Even though we would definitely prefer using open source software, Portworx offers the best solution currently available. Setup is simple, deployment and operation is transparent. It launches just a single pod per instance where others create a whole bunch of pods and sidecars. Things might change in the future, but for now we’re going to settle on Portworx.
Deploying Portworx
As we run only a three node cluster, we’re going to deploy PX on all three of them using a DaemonSet with master toleration. The official documentation states that PX should be deployed manually on each host using docker run
. The main reason behind this statement is probably PX’s need for mounting volumes in shared mode (e.g. -v /host/path:/container/path:shared
). Officially, the Kubernetes pod specification doesn’t support this flag, but we can work around this by appending :shared
to the mount path in the pod spec.
Before deploying the Portworx DaemonSet we need to provide a raw, unformatted block device that will be used for storage on each host. These can either be attached volumes or local loopback devices. On Scaleway, the volume on which the operating system is installed is called /dev/vda
. Attaching another volume will be available as /dev/vdb
. On DigitalOcean things work a little differently. Attached volumes are referenced with something like /dev/disk/by-id/scsi-0DO_Volume_<VOLUME_NAME>
.
Make sure to edit the daemonset manifest listed below and replace the value of the PX_STORAGE_DEVICE
env variable with a block device available in your environment.

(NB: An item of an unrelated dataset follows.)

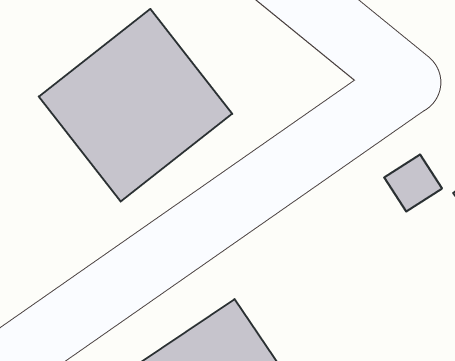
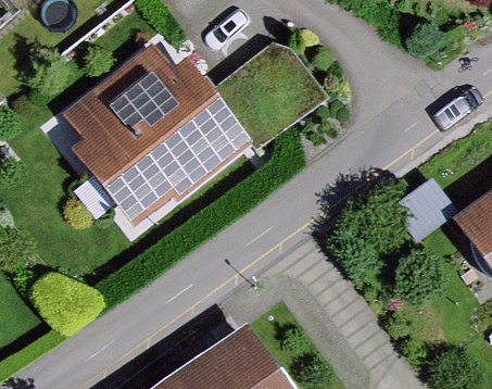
building: none -> [206,35,325,151]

The resulting manifests turn out pretty lean for such a seemingly complex service:
It’s worth mentioning that the storage class manifest contains a few important parameters:
# storage/storageclass.yml
apiVersion: storage.k8s.io/v1beta1
kind: StorageClass
metadata:
name: portworx
provisioner: kubernetes.io/portworx-volume
parameters:
repl: "2" # replication factor
snap_interval: "0" # turn off automatic snapshots
io_priority: "high"
Further parameters are listed in the Portworx storage class documentation.

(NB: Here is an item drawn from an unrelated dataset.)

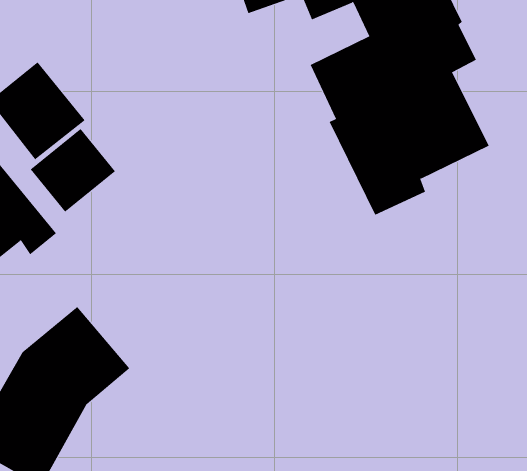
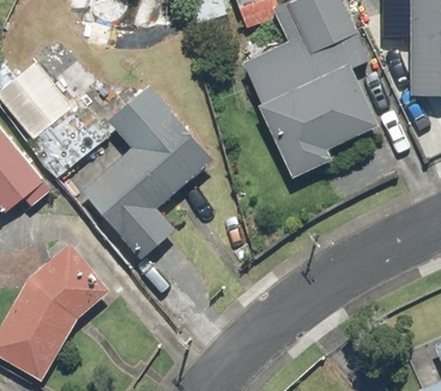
building: none -> [83,88,211,258]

In order to operate on the storage cluster use the pxctl
control tool (documentation) via one of the Portworx containers. Here are some examples:
# show status summary
kubectl exec -it portworx-storage-wp797 -- /opt/pwx/bin/pxctl status
# list volumes in the cluster
kubectl exec -it portworx-storage-wp797 -- /opt/pwx/bin/pxctl volume list
# show cluster wide alerts
kubectl exec -it portworx-storage-wp797 -- /opt/pwx/bin/pxctl cluster alerts
Consuming storage
The storage class we created can be consumed with a persistent volume claim:
# minio/pvc.yml
apiVersion: v1
kind: PersistentVolumeClaim
metadata:
name: minio-persistent-storage
spec:
storageClassName: portworx
accessModes:
- ReadWriteOnce
resources:
requests:
storage: 5Gi
This will create a volume called minio-persistent-storage with 5GB storage capacity. Please note that there’s currently a bug in PX related to ReadWriteMany volume claims (bug report). Volumes can only be claimed in ReadWriteOnce access mode for the time being.

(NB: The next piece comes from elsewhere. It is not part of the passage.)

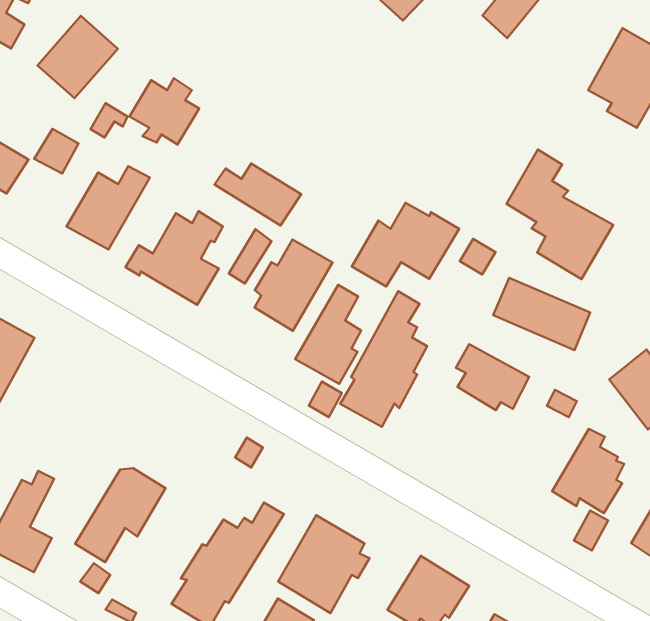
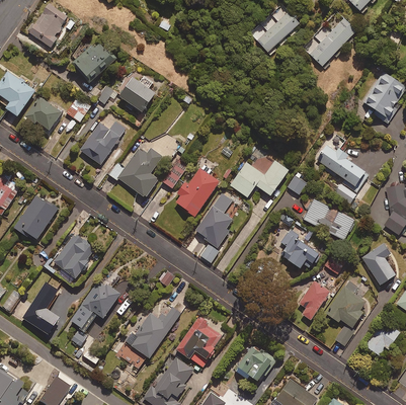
building: [214,163,301,226] -> none
building: [340,291,427,427] -> none
building: none -> [52,232,96,277]
building: none -> [298,280,329,320]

In this example we’re deploying Minio, an Amazon S3 compatible object storage server, to create and mount a persistent volume:
- minio/deployment.yml
- minio/ingress.yml
- minio/secret.yml (MINIO_ACCESS_KEY: admin / MINIO_SECRET_KEY: admin.minio.secret.key)
- minio/service.yml
- minio/pvc.yml
The volume related configuration is buried in the deployment manifest:
# from minio/deployment.yml
containers:
- name: minio
volumeMounts:
- name: data
mountPath: /data
# ...
volumes:
- name: data
persistentVolumeClaim:
claimName: minio-persistent-storage
The minio-persistent-storage volume will live as long as the persistent volume claim is not deleted (e.g. kubectl delete -f minio/pvc.yml
). The Minio pod itself can be deleted, updated or rescheduled without data loss.